## Task requirements
Reproduce every line of the entries below without any changes, but omit the pictures.

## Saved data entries
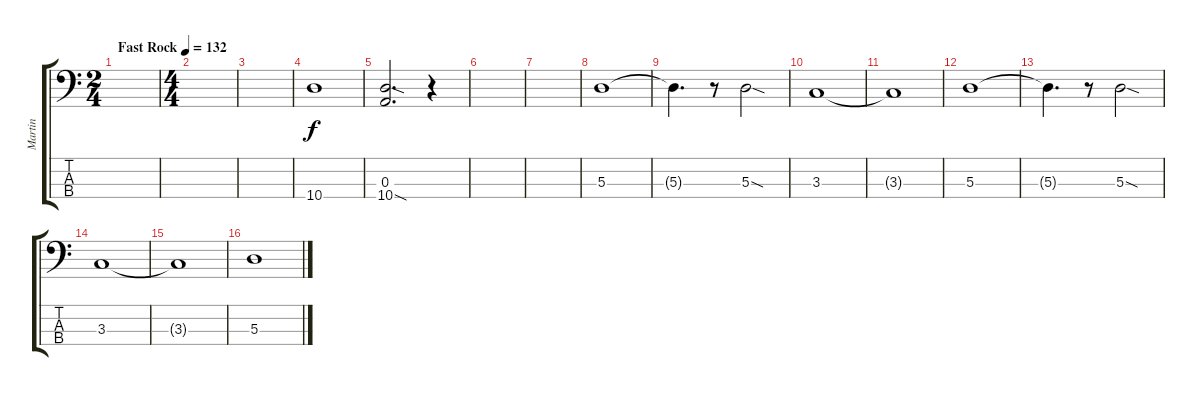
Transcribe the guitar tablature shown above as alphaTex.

\track ("Martin" "Martin") {instrument electricbassfinger}
\staff {score tabs}
\tuning (G2 D2 A1 E1) {hide}
\ts (2 4)
\tempo (132 "Fast Rock")
\clef f4
\ks c
|
\ts (4 4)
|
|
10.4.1 |
(0.3 10.4{sod}).2{d} r.4 |
|
|
5.3.1 |
5.3{t}.4{d} r.8 5.3{sod}.2 |
3.3.1 |
3.3{t}.1 |
5.3.1 |
5.3{t}.4{d} r.8 5.3{sod}.2 |
3.3.1 |
3.3{t}.1 |
5.3.1
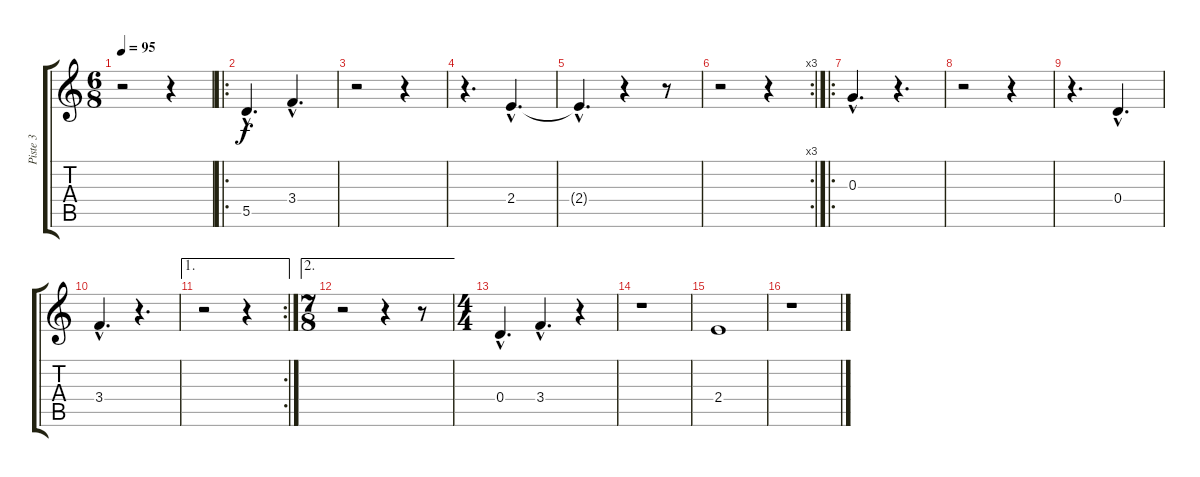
\track ("Piste 3" "Piste 3") {instrument electricguitarmuted}
\staff {score tabs}
\tuning (E4 B3 G3 D3 A2 E2) {hide}
\ts (6 8)
\tempo 95
\clef g2
\ks c
r.2{dy f instrument electricguitarmuted} r.4 |
\ro
5.5{hac}.4{d} 3.4{hac}.4{d} |
r.2 r.4 |
r.4{d} 2.4{hac}.4{d} |
2.4{hac t}.4{d} r.4 r.8 |
\rc 3
r.2 r.4 |
\ro
0.3{hac}.4{d} r.4{d} |
r.2 r.4 |
r.4{d} 0.4{hac}.4{d} |
3.4{hac}.4{d} r.4{d} |
\ae 1
\rc 2
r.2 r.4 |
\ae 2
\ts (7 8)
r.2 r.4 r.8 |
\ts (4 4)
0.4{hac}.4{d} 3.4{hac}.4{d} r.4 |
r.1 |
2.4.1 |
r.1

## Task response
Transcribe the guitar tablature shown above as alphaTex.

\track ("Martin" "Martin") {instrument electricbassfinger}
\staff {score tabs}
\tuning (G2 D2 A1 E1) {hide}
\ts (2 4)
\tempo (132 "Fast Rock")
\clef f4
\ks c
|
\ts (4 4)
|
|
10.4.1 |
(0.3 10.4{sod}).2{d} r.4 |
|
|
5.3.1 |
5.3{t}.4{d} r.8 5.3{sod}.2 |
3.3.1 |
3.3{t}.1 |
5.3.1 |
5.3{t}.4{d} r.8 5.3{sod}.2 |
3.3.1 |
3.3{t}.1 |
5.3.1
\track ("Piste 3" "Piste 3") {instrument electricguitarmuted}
\staff {score tabs}
\tuning (E4 B3 G3 D3 A2 E2) {hide}
\ts (6 8)
\tempo 95
\clef g2
\ks c
r.2{dy f instrument electricguitarmuted} r.4 |
\ro
5.5{hac}.4{d} 3.4{hac}.4{d} |
r.2 r.4 |
r.4{d} 2.4{hac}.4{d} |
2.4{hac t}.4{d} r.4 r.8 |
\rc 3
r.2 r.4 |
\ro
0.3{hac}.4{d} r.4{d} |
r.2 r.4 |
r.4{d} 0.4{hac}.4{d} |
3.4{hac}.4{d} r.4{d} |
\ae 1
\rc 2
r.2 r.4 |
\ae 2
\ts (7 8)
r.2 r.4 r.8 |
\ts (4 4)
0.4{hac}.4{d} 3.4{hac}.4{d} r.4 |
r.1 |
2.4.1 |
r.1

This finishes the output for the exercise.